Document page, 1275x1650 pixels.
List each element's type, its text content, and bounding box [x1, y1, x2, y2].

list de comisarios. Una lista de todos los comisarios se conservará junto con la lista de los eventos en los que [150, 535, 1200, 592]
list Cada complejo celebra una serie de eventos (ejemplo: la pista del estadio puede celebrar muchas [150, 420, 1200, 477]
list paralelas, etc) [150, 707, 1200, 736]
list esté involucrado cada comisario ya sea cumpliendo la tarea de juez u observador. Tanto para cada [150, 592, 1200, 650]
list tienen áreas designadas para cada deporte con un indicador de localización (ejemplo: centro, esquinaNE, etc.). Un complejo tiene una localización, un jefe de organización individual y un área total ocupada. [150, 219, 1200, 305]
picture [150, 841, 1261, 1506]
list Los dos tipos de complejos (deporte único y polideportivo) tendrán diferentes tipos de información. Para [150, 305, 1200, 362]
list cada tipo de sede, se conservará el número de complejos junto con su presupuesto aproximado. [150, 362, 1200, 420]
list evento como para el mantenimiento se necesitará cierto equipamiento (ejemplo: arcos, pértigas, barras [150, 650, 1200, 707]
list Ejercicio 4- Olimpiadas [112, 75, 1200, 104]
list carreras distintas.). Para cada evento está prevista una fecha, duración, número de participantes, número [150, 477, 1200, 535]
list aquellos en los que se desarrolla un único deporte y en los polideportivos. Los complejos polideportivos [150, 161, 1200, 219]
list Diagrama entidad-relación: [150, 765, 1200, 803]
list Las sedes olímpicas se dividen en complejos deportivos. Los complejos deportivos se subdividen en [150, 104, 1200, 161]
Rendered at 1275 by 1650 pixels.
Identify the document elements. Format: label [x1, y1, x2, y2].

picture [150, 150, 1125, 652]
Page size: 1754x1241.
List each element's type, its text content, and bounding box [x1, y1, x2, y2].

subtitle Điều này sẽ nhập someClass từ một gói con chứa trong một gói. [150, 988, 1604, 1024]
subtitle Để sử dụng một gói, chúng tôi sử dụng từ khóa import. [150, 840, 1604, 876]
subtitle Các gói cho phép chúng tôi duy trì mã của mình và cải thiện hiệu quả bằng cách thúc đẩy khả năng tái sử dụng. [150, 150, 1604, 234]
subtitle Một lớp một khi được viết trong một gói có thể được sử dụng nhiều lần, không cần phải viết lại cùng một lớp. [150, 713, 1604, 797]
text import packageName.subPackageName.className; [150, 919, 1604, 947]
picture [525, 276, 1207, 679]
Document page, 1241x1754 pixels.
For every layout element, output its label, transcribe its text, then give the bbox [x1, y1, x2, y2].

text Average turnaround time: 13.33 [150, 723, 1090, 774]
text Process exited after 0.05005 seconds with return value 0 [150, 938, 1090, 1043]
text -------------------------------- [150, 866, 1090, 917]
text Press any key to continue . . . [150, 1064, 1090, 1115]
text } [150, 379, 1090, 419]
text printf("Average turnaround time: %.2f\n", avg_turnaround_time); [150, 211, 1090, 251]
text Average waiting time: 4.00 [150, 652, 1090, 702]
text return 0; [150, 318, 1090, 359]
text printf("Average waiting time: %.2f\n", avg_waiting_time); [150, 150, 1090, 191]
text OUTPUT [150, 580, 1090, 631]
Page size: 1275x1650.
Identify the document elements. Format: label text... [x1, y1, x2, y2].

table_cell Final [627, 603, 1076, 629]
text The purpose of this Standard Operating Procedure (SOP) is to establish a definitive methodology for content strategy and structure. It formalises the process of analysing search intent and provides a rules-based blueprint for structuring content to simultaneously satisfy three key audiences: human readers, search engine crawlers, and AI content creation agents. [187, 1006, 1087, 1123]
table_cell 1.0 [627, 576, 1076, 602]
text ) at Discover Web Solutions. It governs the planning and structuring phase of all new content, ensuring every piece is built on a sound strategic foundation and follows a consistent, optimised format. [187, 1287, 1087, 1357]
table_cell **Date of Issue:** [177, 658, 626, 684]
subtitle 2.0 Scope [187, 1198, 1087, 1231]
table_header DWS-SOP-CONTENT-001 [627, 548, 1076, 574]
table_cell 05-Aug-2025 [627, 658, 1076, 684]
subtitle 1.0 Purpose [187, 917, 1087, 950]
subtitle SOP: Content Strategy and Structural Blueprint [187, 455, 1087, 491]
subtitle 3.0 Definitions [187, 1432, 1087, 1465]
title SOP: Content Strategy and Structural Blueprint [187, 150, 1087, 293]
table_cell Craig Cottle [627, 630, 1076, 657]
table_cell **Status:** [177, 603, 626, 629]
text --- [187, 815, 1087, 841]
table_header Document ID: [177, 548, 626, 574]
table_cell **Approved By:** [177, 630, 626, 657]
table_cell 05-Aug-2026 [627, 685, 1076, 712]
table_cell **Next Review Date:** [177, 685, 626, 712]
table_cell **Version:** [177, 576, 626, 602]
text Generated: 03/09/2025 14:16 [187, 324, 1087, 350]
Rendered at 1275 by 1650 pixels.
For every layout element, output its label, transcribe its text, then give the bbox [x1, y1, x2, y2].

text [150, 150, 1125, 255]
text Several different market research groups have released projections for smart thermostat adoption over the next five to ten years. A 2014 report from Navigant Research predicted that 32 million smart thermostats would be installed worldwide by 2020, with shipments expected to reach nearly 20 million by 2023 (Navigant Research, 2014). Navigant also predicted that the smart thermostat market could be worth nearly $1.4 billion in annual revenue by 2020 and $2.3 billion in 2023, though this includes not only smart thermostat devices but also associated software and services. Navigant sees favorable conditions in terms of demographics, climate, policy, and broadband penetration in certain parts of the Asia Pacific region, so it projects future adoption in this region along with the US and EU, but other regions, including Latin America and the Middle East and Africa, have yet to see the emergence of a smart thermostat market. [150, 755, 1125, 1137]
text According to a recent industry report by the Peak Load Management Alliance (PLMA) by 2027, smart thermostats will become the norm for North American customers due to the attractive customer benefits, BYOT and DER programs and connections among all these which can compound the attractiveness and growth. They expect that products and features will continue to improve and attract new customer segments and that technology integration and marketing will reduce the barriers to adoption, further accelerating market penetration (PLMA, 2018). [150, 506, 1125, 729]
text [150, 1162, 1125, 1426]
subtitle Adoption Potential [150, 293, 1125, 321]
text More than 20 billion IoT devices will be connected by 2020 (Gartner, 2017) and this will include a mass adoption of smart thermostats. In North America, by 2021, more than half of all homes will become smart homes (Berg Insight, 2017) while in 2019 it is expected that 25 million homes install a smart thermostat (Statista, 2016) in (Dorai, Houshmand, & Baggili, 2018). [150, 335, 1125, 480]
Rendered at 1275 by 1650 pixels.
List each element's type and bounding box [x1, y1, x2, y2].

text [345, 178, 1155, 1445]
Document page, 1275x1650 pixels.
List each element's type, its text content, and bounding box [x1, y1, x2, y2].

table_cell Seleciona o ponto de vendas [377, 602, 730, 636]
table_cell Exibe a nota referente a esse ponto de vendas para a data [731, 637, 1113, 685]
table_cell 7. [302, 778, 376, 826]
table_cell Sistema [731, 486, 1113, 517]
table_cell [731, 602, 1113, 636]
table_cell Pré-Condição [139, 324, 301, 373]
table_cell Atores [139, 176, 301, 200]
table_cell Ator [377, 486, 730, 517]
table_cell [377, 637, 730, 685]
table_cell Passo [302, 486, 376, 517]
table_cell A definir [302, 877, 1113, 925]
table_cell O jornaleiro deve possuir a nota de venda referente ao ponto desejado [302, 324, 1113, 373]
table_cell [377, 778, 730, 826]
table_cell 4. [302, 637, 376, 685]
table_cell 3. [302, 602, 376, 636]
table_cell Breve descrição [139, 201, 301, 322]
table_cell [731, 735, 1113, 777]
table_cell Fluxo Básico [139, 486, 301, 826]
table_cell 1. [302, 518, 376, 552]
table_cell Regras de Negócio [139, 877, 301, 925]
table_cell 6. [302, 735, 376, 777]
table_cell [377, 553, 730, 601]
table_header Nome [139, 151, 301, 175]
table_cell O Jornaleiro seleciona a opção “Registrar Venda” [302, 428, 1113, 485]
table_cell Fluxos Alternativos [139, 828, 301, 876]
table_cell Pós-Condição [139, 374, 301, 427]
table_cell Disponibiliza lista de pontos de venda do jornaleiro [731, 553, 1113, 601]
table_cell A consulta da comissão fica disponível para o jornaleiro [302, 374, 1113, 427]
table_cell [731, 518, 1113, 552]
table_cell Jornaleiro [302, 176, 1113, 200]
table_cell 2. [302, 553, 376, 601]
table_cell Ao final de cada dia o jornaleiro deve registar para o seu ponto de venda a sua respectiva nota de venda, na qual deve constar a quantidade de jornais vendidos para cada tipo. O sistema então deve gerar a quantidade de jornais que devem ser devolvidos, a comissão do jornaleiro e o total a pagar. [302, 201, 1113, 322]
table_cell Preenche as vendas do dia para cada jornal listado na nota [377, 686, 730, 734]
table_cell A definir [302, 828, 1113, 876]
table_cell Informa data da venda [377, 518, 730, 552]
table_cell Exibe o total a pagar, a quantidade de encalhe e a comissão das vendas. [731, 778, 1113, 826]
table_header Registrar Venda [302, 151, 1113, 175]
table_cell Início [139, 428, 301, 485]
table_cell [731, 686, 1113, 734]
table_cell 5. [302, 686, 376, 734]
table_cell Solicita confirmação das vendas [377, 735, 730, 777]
§
Your response should be made up of the lines in the data that contain the word "waiting".

Written response:
text Average waiting time: 4.00 [150, 652, 1090, 702]
text printf("Average waiting time: %.2f\n", avg_waiting_time); [150, 150, 1090, 191]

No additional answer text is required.